==== 文档摘录 ====

Secant 方法求方程多个根
阅读原文时间:2023年07月10日阅读:1

Secant Method

1.函数定义

[c, errColumn] = Secant_Method(f, a, b, N, convergence_type, tolerance)

2.输入

%   f - function handle
%   a - start position of interval bracket
%   b - end position of interval bracket
%   N [optional]  - max iteration number
%   convergence_type [optional]  -  [= 1] absolute error tolerances
%                                   [= 0] relative error tolerances
%   tolerance [optional] - [convergence_type = 1] absolute error tolerances
%                          [convergence_type = 0] relative error tolerances
%

3.输出

%   c - approximation of root r ( f(r) = 0 )
%   errColumn - the absolute/relative errors during the progress
%   convergence_step -  the number of steps taken, if the method doesn't
%                       convergence, [convergence_step = inf]

注意,errColumn 长度为 N,若在第k步收敛解后,剩余元素都与收敛步误差相同

4.代码

function [c, errColumn, convergence_step] = Secant_Method(f, a, b, N, convergence_type, tolerance)
% Use Secant Method to find roots of equation [f(x) = 0]
%
% Input:
%   f - function handle
%   a - start position of interval bracket
%   b - end position of interval bracket
%   N [optional]  - max iteration number (default value: 10)
%   convergence_type [optional]  -  [= 1] absolute error tolerances (default)
%                                   [= 0] relative error tolerances
%   tolerance [optional] - [convergence_type = 1] absolute error tolerances
%                          [convergence_type = 0] relative error tolerances
%
% Output:
%   c - approximation of root r ( f(r) = 0 )
%   errColumn - the absolute/relative errors during the progress
%   convergence_step -  the number of steps taken, if the method doesn't
%                       convergence, [convergence_step = inf]
% Usages:
%
%   1. use default value
%       f = @(x) x^2 - 1
%       c = false_position(f, 0, 2)
%
%   2. user set value
%       c = false_position(f, 0, 2, 20, 0, 1e-5)
%
% Warnning:
%   1. if f(a) and f(b) have the same sign, the function returns an Nan.
%   2. if the false position lines outside the bracket interval, the
%   function will throws an error.
%   3. After N times iteration, if the method does not converge, an message
%   will be printed on the command window and return the current vaule.

%% check input parameters

% check the interval is really a bracket
if (a > b)
    error('please check the bracket!');
end

% check that that neither end-point is a root
% if f(a) and f(b) have the same sign, throw an Nan.
if( f(a) == 0 )
    c = a;
    return;
elseif ( f(b) == 0 )
    c = b;
    return;
elseif ( f(a) * f(b) > 0 )

====

■ 挑战题目
A. 在割线法文档中,参数 N 的默认值是多少?
B. 抄录割线法文档中从“注意,errColumn 长度为 N,若在第k步收敛解后,剩余元素都与收敛步误差相同”一直到“error tolerances (default)”的全部内容,不作任何改动。

==== 数据行 ====

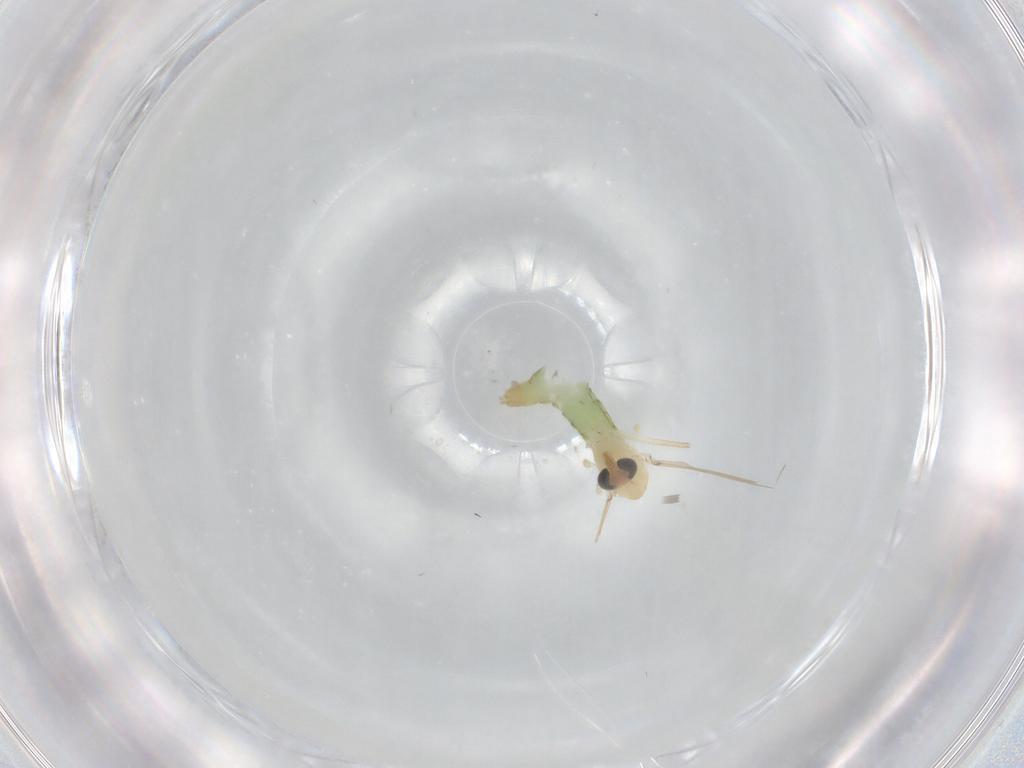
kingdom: Animalia
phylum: Arthropoda
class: Insecta
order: Diptera
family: Chironomidae
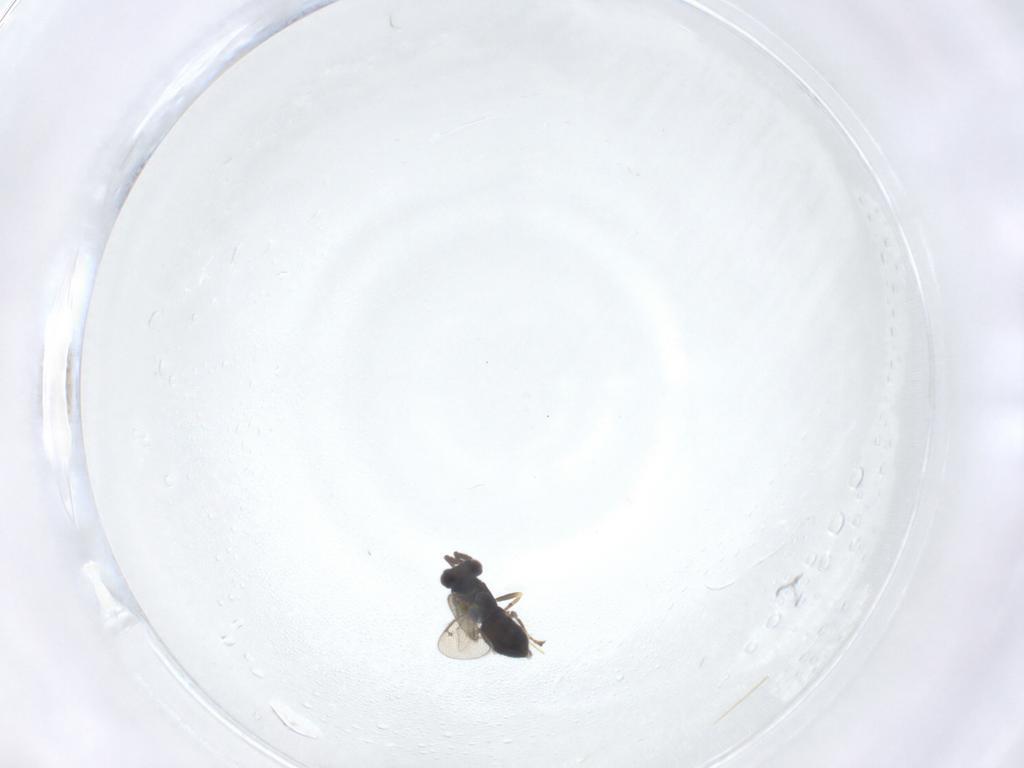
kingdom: Animalia
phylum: Arthropoda
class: Insecta
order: Hymenoptera
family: Eulophidae
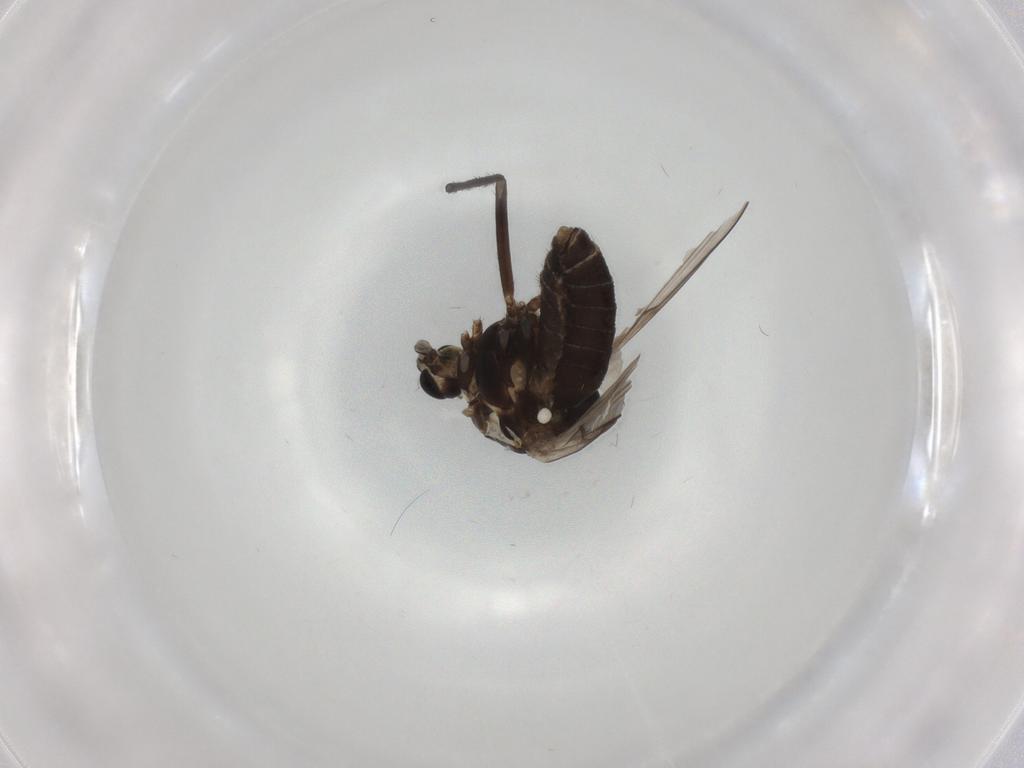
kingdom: Animalia
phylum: Arthropoda
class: Insecta
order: Diptera
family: Chironomidae
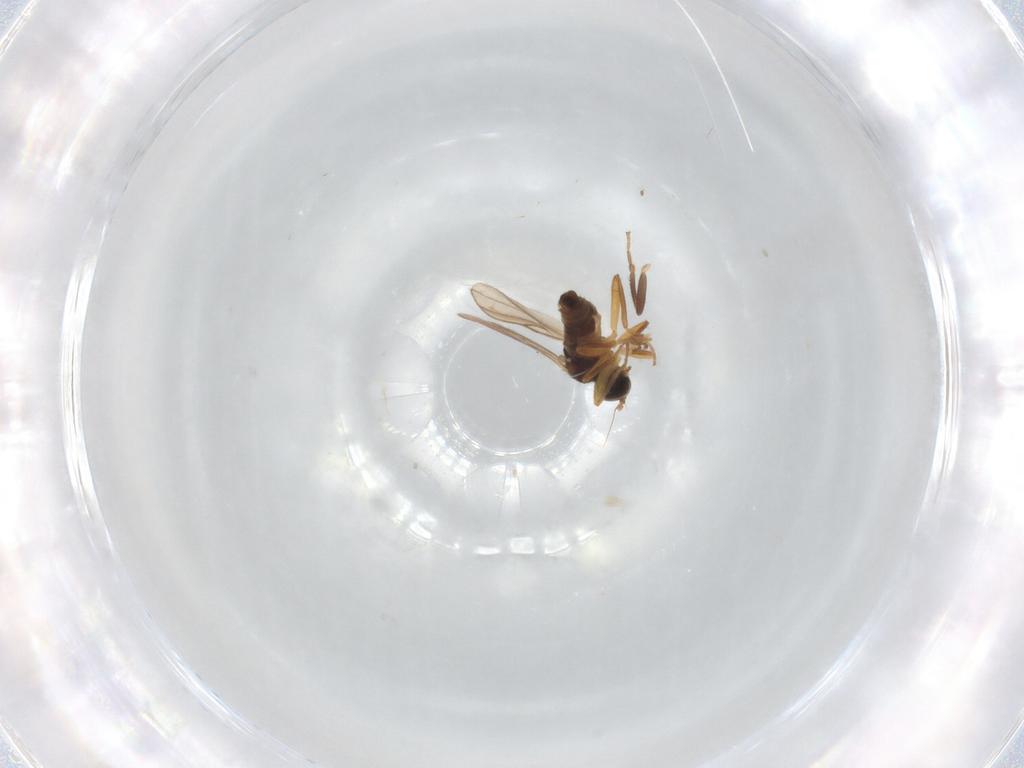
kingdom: Animalia
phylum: Arthropoda
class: Insecta
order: Diptera
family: Hybotidae
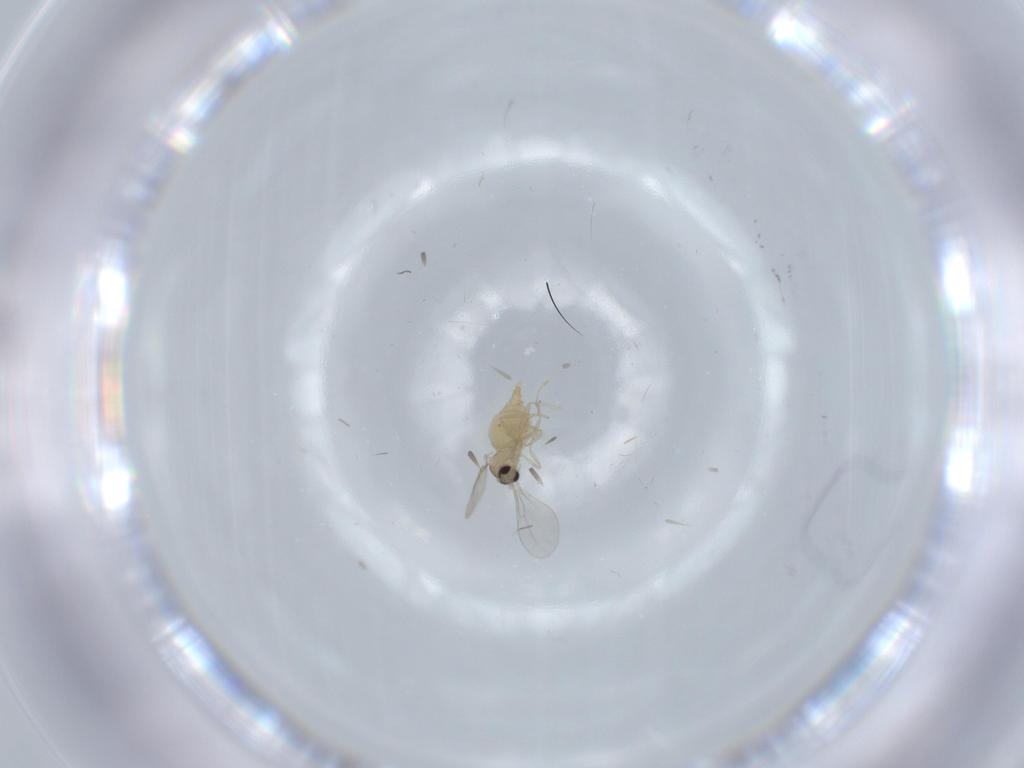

====

■ 各题答案
A. 10

B.
注意,errColumn 长度为 N,若在第k步收敛解后,剩余元素都与收敛步误差相同

4.代码

function [c, errColumn, convergence_step] = Secant_Method(f, a, b, N, convergence_type, tolerance)
% Use Secant Method to find roots of equation [f(x) = 0]
%
% Input:
%   f - function handle
%   a - start position of interval bracket
%   b - end position of interval bracket
%   N [optional]  - max iteration number (default value: 10)
%   convergence_type [optional]  -  [= 1] absolute error tolerances (default)